--- Task inputs Enclosed Below ---
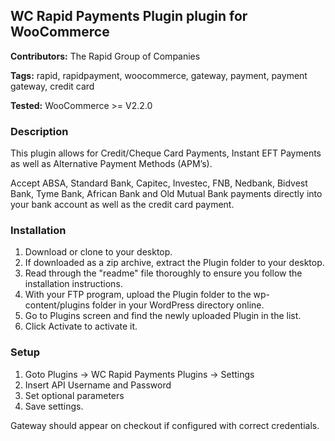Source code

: ## WC Rapid Payments Plugin plugin for WooCommerce

**Contributors:** The Rapid Group of Companies

**Tags:** rapid, rapidpayment, woocommerce, gateway, payment, payment gateway, credit card

**Tested:** WooCommerce >= V2.2.0

### Description

This plugin allows for Credit/Cheque Card Payments, Instant EFT Payments as well as Alternative Payment Methods (APM’s).

Accept ABSA, Standard Bank, Capitec, Investec, FNB, Nedbank, Bidvest Bank, Tyme Bank, African Bank and Old Mutual Bank payments directly into your bank account as well as the credit card payment.

### Installation

1. Download or clone to your desktop.
2. If downloaded as a zip archive, extract the Plugin folder to your desktop.
3. Read through the "readme" file thoroughly to ensure you follow the installation instructions.
4. With your FTP program, upload the Plugin folder to the wp-content/plugins folder in your WordPress directory online.
5. Go to Plugins screen and find the newly uploaded Plugin in the list.
6. Click Activate to activate it.

### Setup

1. Goto Plugins -> WC Rapid Payments Plugins -> Settings
2. Insert API Username and Password
3. Set optional parameters
4. Save settings. 

Gateway should appear on checkout if configured with correct credentials.


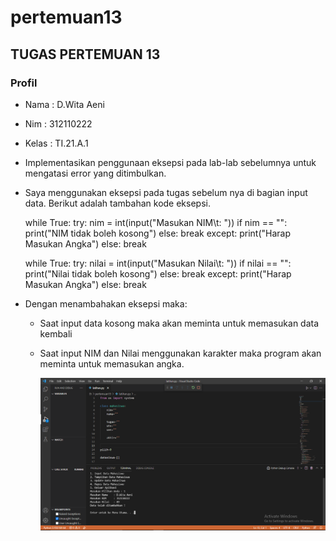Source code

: # pertemuan13
## TUGAS PERTEMUAN 13
### Profil
- Nama : D.Wita Aeni
- Nim : 312110222
- Kelas : TI.21.A.1

- Implementasikan penggunaan eksepsi pada lab-lab
sebelumnya untuk mengatasi error yang ditimbulkan.<P>

- Saya menggunakan eksepsi pada tugas sebelum nya di bagian input data.
Berikut adalah tambahan kode eksepsi.<P>

    while True:
            try:
                nim = int(input("Masukan NIM\t: "))
                if nim == "":
                    print("NIM tidak boleh kosong")
                else:
                    break
            except:
                print("Harap Masukan Angka")
            else:
                break
            
    while True:
            try:
                nilai = int(input("Masukan Nilai\t: "))
                if nilai == "":
                    print("Nilai tidak boleh kosong")
                else:
                    break
            except:
                print("Harap Masukan Angka")
            else:
                break

- Dengan menambahakan eksepsi maka:<P>
    - Saat input data kosong maka akan meminta untuk memasukan data kembali<P>
    - Saat input NIM dan Nilai menggunakan karakter maka program akan meminta untuk memasukan angka.<P>
![gambar 1](Screenshot/Screenshot1.PNG)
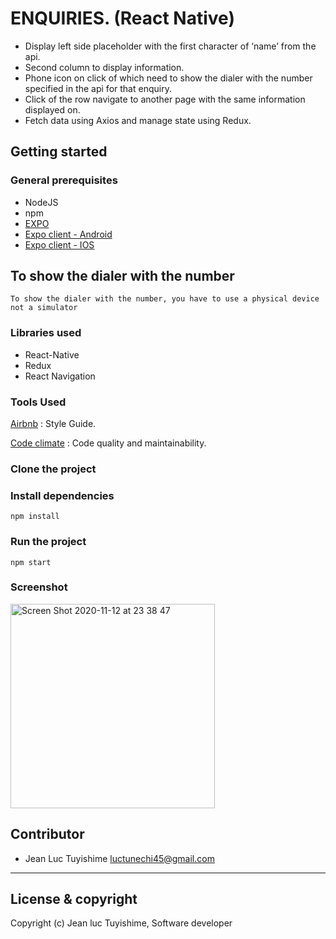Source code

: # ENQUIRIES. (React Native)

-   Display left side placeholder with the first character of ‘name’ from the api.
-   Second column to display information.
-   Phone icon on click of which need to show the dialer with the number specified in the api for that enquiry.
-   Click of the row navigate to another page with the same information displayed on.
-   Fetch data using Axios and manage state using Redux.

## Getting started

### General prerequisites

-   NodeJS
-   npm
-   [EXPO](https://docs.expo.io/get-started/installation/)
-   [Expo client - Android](https://play.google.com/store/apps/details?id=host.exp.exponent&hl=en&gl=US)
-   [Expo client - IOS](https://apps.apple.com/us/app/expo-client/id982107779)

## To show the dialer with the number

`To show the dialer with the number, you have to use a physical device not a simulator`

### Libraries used

-   React-Native
-   Redux
-   React Navigation

### Tools Used

[Airbnb](https://github.com/airbnb/javascript) : Style Guide.

[Code climate](https://codeclimate.com/about/) : Code quality and maintainability.

### Clone the project

### Install dependencies

`npm install`

### Run the project

`npm start`

### Screenshot

<img width="327" alt="Screen Shot 2020-11-12 at 23 38 47" src="https://user-images.githubusercontent.com/19607550/98999586-b59c8300-2540-11eb-8ce6-2f4f197655ac.png">

## Contributor

-   Jean Luc Tuyishime <luctunechi45@gmail.com>

---

## License & copyright

Copyright (c) Jean luc Tuyishime, Software developer

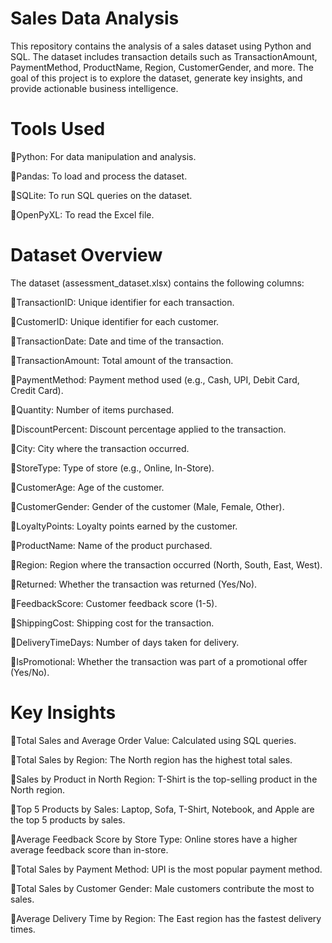 # **Sales Data Analysis**
This repository contains the analysis of a sales dataset using Python and SQL. The dataset includes transaction details such as TransactionAmount, PaymentMethod, ProductName, Region, CustomerGender, and more. The goal of this project is to explore the dataset, generate key insights, and provide actionable business intelligence.

# **Tools Used**
📖Python: For data manipulation and analysis.

📖Pandas: To load and process the dataset.

📖SQLite: To run SQL queries on the dataset.

📖OpenPyXL: To read the Excel file.

# **Dataset Overview**
The dataset (assessment_dataset.xlsx) contains the following columns:

📖TransactionID: Unique identifier for each transaction.

📖CustomerID: Unique identifier for each customer.

📖TransactionDate: Date and time of the transaction.

📖TransactionAmount: Total amount of the transaction.

📖PaymentMethod: Payment method used (e.g., Cash, UPI, Debit Card, Credit Card).

📖Quantity: Number of items purchased.

📖DiscountPercent: Discount percentage applied to the transaction.

📖City: City where the transaction occurred.

📖StoreType: Type of store (e.g., Online, In-Store).

📖CustomerAge: Age of the customer.

📖CustomerGender: Gender of the customer (Male, Female, Other).

📖LoyaltyPoints: Loyalty points earned by the customer.

📖ProductName: Name of the product purchased.

📖Region: Region where the transaction occurred (North, South, East, West).

📖Returned: Whether the transaction was returned (Yes/No).

📖FeedbackScore: Customer feedback score (1-5).

📖ShippingCost: Shipping cost for the transaction.

📖DeliveryTimeDays: Number of days taken for delivery.

📖IsPromotional: Whether the transaction was part of a promotional offer (Yes/No).

# **Key Insights**
📖Total Sales and Average Order Value: Calculated using SQL queries.

📖Total Sales by Region: The North region has the highest total sales.

📖Sales by Product in North Region: T-Shirt is the top-selling product in the North region.

📖Top 5 Products by Sales: Laptop, Sofa, T-Shirt, Notebook, and Apple are the top 5 products by sales.

📖Average Feedback Score by Store Type: Online stores have a higher average feedback score than in-store.

📖Total Sales by Payment Method: UPI is the most popular payment method.

📖Total Sales by Customer Gender: Male customers contribute the most to sales.

📖Average Delivery Time by Region: The East region has the fastest delivery times.
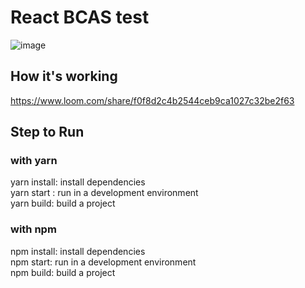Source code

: # React BCAS test

![image](https://github.com/fantasyknight/react-bcas-test/assets/95362611/94648327-1751-4c68-bf75-00104b93e431)


## How it's working
https://www.loom.com/share/f0f8d2c4b2544ceb9ca1027c32be2f63


## Step to Run
### with yarn
yarn install: install dependencies \
yarn start : run in a development environment \
yarn build: build a project

### with npm
npm install: install dependencies \
npm start: run in a development environment \
npm build: build a project
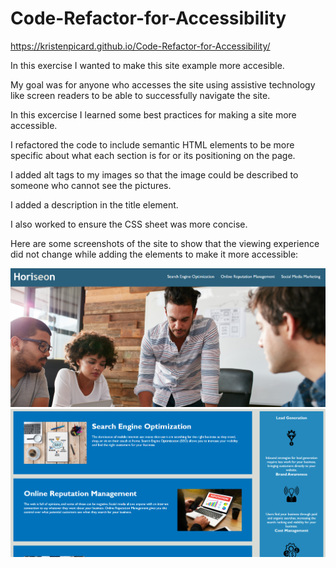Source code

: # Code-Refactor-for-Accessibility

https://kristenpicard.github.io/Code-Refactor-for-Accessibility/

In this exercise I wanted to make this site example more accesible.  

My goal was for anyone who accesses the site using assistive technology like screen readers to be able to successfully navigate the site.

In this excercise I learned some best practices for making a site more accessible.  

I refactored the code to include semantic HTML elements to be more specific about what each section is for or its positioning on the page.

I added alt tags to my images so that the image could be described to someone who cannot see the pictures.

I added a description in the title element.

I also worked to ensure the CSS sheet was more concise.

Here are some screenshots of the site to show that the viewing experience did not change while adding the elements to make it more accessible:

![Screenshot](assets/images/Screenshot.png)
![Screenshot](assets/images/Screenshot2.png)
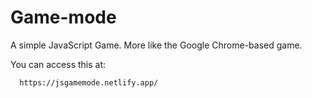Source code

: # Game-mode
A simple JavaScript Game.  More like the Google Chrome-based game.

You can access this at:

      https://jsgamemode.netlify.app/
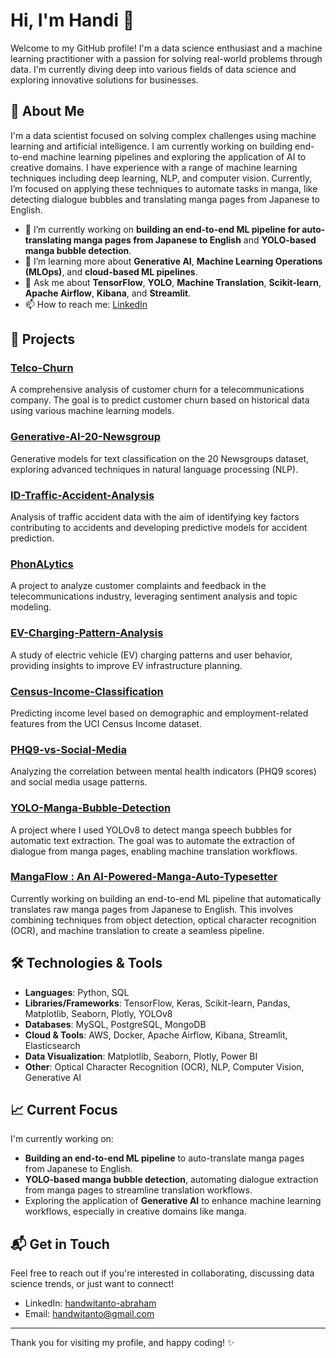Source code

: # Hi, I'm Handi 👋

Welcome to my GitHub profile! I'm a data science enthusiast and a machine learning practitioner with a passion for solving real-world problems through data. I'm currently diving deep into various fields of data science and exploring innovative solutions for businesses.

## 🚀 About Me
I'm a data scientist focused on solving complex challenges using machine learning and artificial intelligence. I am currently working on building end-to-end machine learning pipelines and exploring the application of AI to creative domains. I have experience with a range of machine learning techniques including deep learning, NLP, and computer vision. Currently, I’m focused on applying these techniques to automate tasks in manga, like detecting dialogue bubbles and translating manga pages from Japanese to English.

- 🔭 I’m currently working on **building an end-to-end ML pipeline for auto-translating manga pages from Japanese to English** and **YOLO-based manga bubble detection**.
- 🌱 I’m learning more about **Generative AI**, **Machine Learning Operations (MLOps)**, and **cloud-based ML pipelines**.
- 💬 Ask me about **TensorFlow**, **YOLO**, **Machine Translation**, **Scikit-learn**, **Apache Airflow**, **Kibana**, and **Streamlit**.
- 📫 How to reach me: [LinkedIn](https://www.linkedin.com/in/handwitanto-abraham/)

## 🌟 Projects

### [Telco-Churn](https://github.com/ebhon/Telco-Churn)
A comprehensive analysis of customer churn for a telecommunications company. The goal is to predict customer churn based on historical data using various machine learning models.

### [Generative-AI-20-Newsgroup](https://github.com/ebhon/Generative-AI-20-newsgroup)
Generative models for text classification on the 20 Newsgroups dataset, exploring advanced techniques in natural language processing (NLP).

### [ID-Traffic-Accident-Analysis](https://github.com/ebhon/ID-Traffic-accident-analysis)
Analysis of traffic accident data with the aim of identifying key factors contributing to accidents and developing predictive models for accident prediction.

### [PhonALytics](https://github.com/ebhon/PhonALytics)
A project to analyze customer complaints and feedback in the telecommunications industry, leveraging sentiment analysis and topic modeling.

### [EV-Charging-Pattern-Analysis](https://github.com/ebhon/EV-Charging-Pattern-Analysis)
A study of electric vehicle (EV) charging patterns and user behavior, providing insights to improve EV infrastructure planning.

### [Census-Income-Classification](https://github.com/ebhon/Cencus-Income-Classification)
Predicting income level based on demographic and employment-related features from the UCI Census Income dataset.

### [PHQ9-vs-Social-Media](https://github.com/ebhon/PHQ9-vs-Social-Media)
Analyzing the correlation between mental health indicators (PHQ9 scores) and social media usage patterns.

### [YOLO-Manga-Bubble-Detection](https://github.com/ebhon/YOLO-manga-bubble-detector)
A project where I used YOLOv8 to detect manga speech bubbles for automatic text extraction. The goal was to automate the extraction of dialogue from manga pages, enabling machine translation workflows.

### [MangaFlow : An AI-Powered-Manga-Auto-Typesetter](https://github.com/ebhon/MangaFlow)
Currently working on building an end-to-end ML pipeline that automatically translates raw manga pages from Japanese to English. This involves combining techniques from object detection, optical character recognition (OCR), and machine translation to create a seamless pipeline.

## 🛠️ Technologies & Tools

- **Languages**: Python, SQL
- **Libraries/Frameworks**: TensorFlow, Keras, Scikit-learn, Pandas, Matplotlib, Seaborn, Plotly, YOLOv8
- **Databases**: MySQL, PostgreSQL, MongoDB
- **Cloud & Tools**: AWS, Docker, Apache Airflow, Kibana, Streamlit, Elasticsearch
- **Data Visualization**: Matplotlib, Seaborn, Plotly, Power BI
- **Other**: Optical Character Recognition (OCR), NLP, Computer Vision, Generative AI

## 📈 Current Focus
I'm currently working on:
- **Building an end-to-end ML pipeline** to auto-translate manga pages from Japanese to English.
- **YOLO-based manga bubble detection**, automating dialogue extraction from manga pages to streamline translation workflows.
- Exploring the application of **Generative AI** to enhance machine learning workflows, especially in creative domains like manga.

## 📬 Get in Touch

Feel free to reach out if you're interested in collaborating, discussing data science trends, or just want to connect!

- LinkedIn: [handwitanto-abraham](https://www.linkedin.com/in/handwitanto-abraham/)
- Email: [handwitanto@gmail.com](mailto:handwitanto@gmail.com)

---

Thank you for visiting my profile, and happy coding! ✨
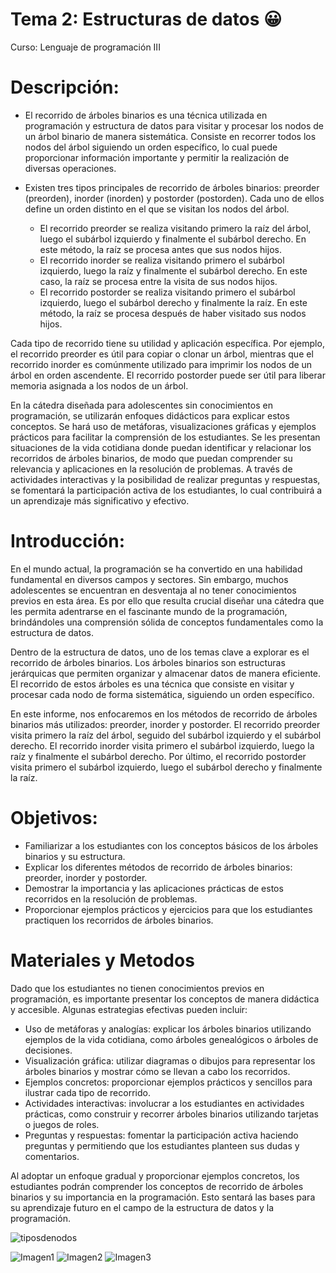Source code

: # Tema 2: Estructuras de datos :grinning: 
Curso: Lenguaje de programación III
# Descripción:
  - El recorrido de árboles binarios es una técnica utilizada en programación y estructura de datos para visitar y procesar  los nodos de un árbol binario de manera sistemática. Consiste en recorrer todos los nodos del árbol siguiendo un orden  específico, lo cual puede proporcionar información importante y permitir la realización de diversas operaciones.
  - Existen tres tipos principales de recorrido de árboles binarios: preorder (preorden), inorder (inorden) y postorder (postorden). Cada uno de ellos define un orden distinto en el que se visitan los nodos del árbol.


    * El recorrido preorder se realiza visitando primero la raíz del árbol, luego el subárbol izquierdo y finalmente el subárbol derecho. En este método, la raíz se procesa antes que sus nodos hijos.
    * El recorrido inorder se realiza visitando primero el subárbol izquierdo, luego la raíz y finalmente el subárbol derecho. En este caso, la raíz se procesa entre la visita de sus nodos hijos.
    * El recorrido postorder se realiza visitando primero el subárbol izquierdo, luego el subárbol derecho y finalmente la raíz. En este método, la raíz se procesa después de haber visitado sus nodos hijos.
   
Cada tipo de recorrido tiene su utilidad y aplicación específica. Por ejemplo, el recorrido preorder es útil para copiar o clonar un árbol, mientras que el recorrido inorder es comúnmente utilizado para imprimir los nodos de un árbol en orden ascendente. El recorrido postorder puede ser útil para liberar memoria asignada a los nodos de un árbol.
 
 En la cátedra diseñada para adolescentes sin conocimientos en programación, se utilizarán enfoques didácticos para explicar estos conceptos. Se hará uso de metáforas, visualizaciones gráficas y ejemplos prácticos para facilitar la comprensión de los estudiantes. Se les presentan situaciones de la vida cotidiana donde puedan identificar y relacionar los recorridos de árboles binarios, de modo que puedan comprender su relevancia y aplicaciones en la resolución de problemas. A través de actividades interactivas y la posibilidad de realizar preguntas y respuestas, se fomentará la participación activa de los estudiantes, lo cual contribuirá a un aprendizaje más significativo y efectivo.
# Introducción:
En el mundo actual, la programación se ha convertido en una habilidad fundamental en diversos campos y sectores. Sin embargo, muchos adolescentes se encuentran en desventaja al no tener conocimientos previos en esta área. Es por ello que resulta crucial diseñar una cátedra que les permita adentrarse en el fascinante mundo de la programación, brindándoles una comprensión sólida de conceptos fundamentales como la estructura de datos.

Dentro de la estructura de datos, uno de los temas clave a explorar es el recorrido de árboles binarios. Los árboles binarios son estructuras jerárquicas que permiten organizar y almacenar datos de manera eficiente. El recorrido de estos árboles es una técnica que consiste en visitar y procesar cada nodo de forma sistemática, siguiendo un orden específico.

En este informe, nos enfocaremos en los métodos de recorrido de árboles binarios más utilizados: preorder, inorder y postorder. El recorrido preorder visita primero la raíz del árbol, seguido del subárbol izquierdo y el subárbol derecho. El recorrido inorder visita primero el subárbol izquierdo, luego la raíz y finalmente el subárbol derecho. Por último, el recorrido postorder visita primero el subárbol izquierdo, luego el subárbol derecho y finalmente la raíz.
# Objetivos:
* Familiarizar a los estudiantes con los conceptos básicos de los árboles binarios y su estructura.
* Explicar los diferentes métodos de recorrido de árboles binarios: preorder, inorder y postorder.
* Demostrar la importancia y las aplicaciones prácticas de estos recorridos en la resolución de problemas.
* Proporcionar ejemplos prácticos y ejercicios para que los estudiantes practiquen los recorridos de árboles binarios.
# Materiales y Metodos
Dado que los estudiantes no tienen conocimientos previos en programación, es importante presentar los conceptos de manera didáctica y accesible. Algunas estrategias efectivas pueden incluir:

   * Uso de metáforas y analogías: explicar los árboles binarios utilizando ejemplos de la vida cotidiana, como árboles genealógicos o árboles de decisiones.
   * Visualización gráfica: utilizar diagramas o dibujos para representar los árboles binarios y mostrar cómo se llevan a cabo los recorridos.
   * Ejemplos concretos: proporcionar ejemplos prácticos y sencillos para ilustrar cada tipo de recorrido.
   * Actividades interactivas: involucrar a los estudiantes en actividades prácticas, como construir y recorrer árboles binarios utilizando tarjetas o juegos de roles.
   * Preguntas y respuestas: fomentar la participación activa haciendo preguntas y permitiendo que los estudiantes planteen sus dudas y comentarios.


Al adoptar un enfoque gradual y proporcionar ejemplos concretos, los estudiantes podrán comprender los conceptos de recorrido de árboles binarios y su importancia en la programación. Esto sentará las bases para su aprendizaje futuro en el campo de la estructura de datos y la programación.

![tiposdenodos](https://github.com/CharlsMikhail/JuegoAhorcadoULS-2023/assets/130795690/28a9bf4a-f249-45ab-87fc-3abe8fa3cc9c)

![Imagen1](https://github.com/CharlsMikhail/JuegoAhorcadoULS-2023/assets/130795690/63988cab-7f7c-4f96-936f-5b8ed0aec88e)
![Imagen2](https://github.com/CharlsMikhail/JuegoAhorcadoULS-2023/assets/130795690/f33f7b11-fa60-4d3c-b8f0-29809ccc309a)
![Imagen3](https://github.com/CharlsMikhail/JuegoAhorcadoULS-2023/assets/130795690/cbc08262-683e-4199-91ac-f2da6312a9b3)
--- End of Enclosed Task inputs ---
Assignment | When a line in the listing above holds the word "Accessibility", copy it.

Solution to this problem |
: # Code-Refactor-for-Accessibility
https://kristenpicard.github.io/Code-Refactor-for-Accessibility/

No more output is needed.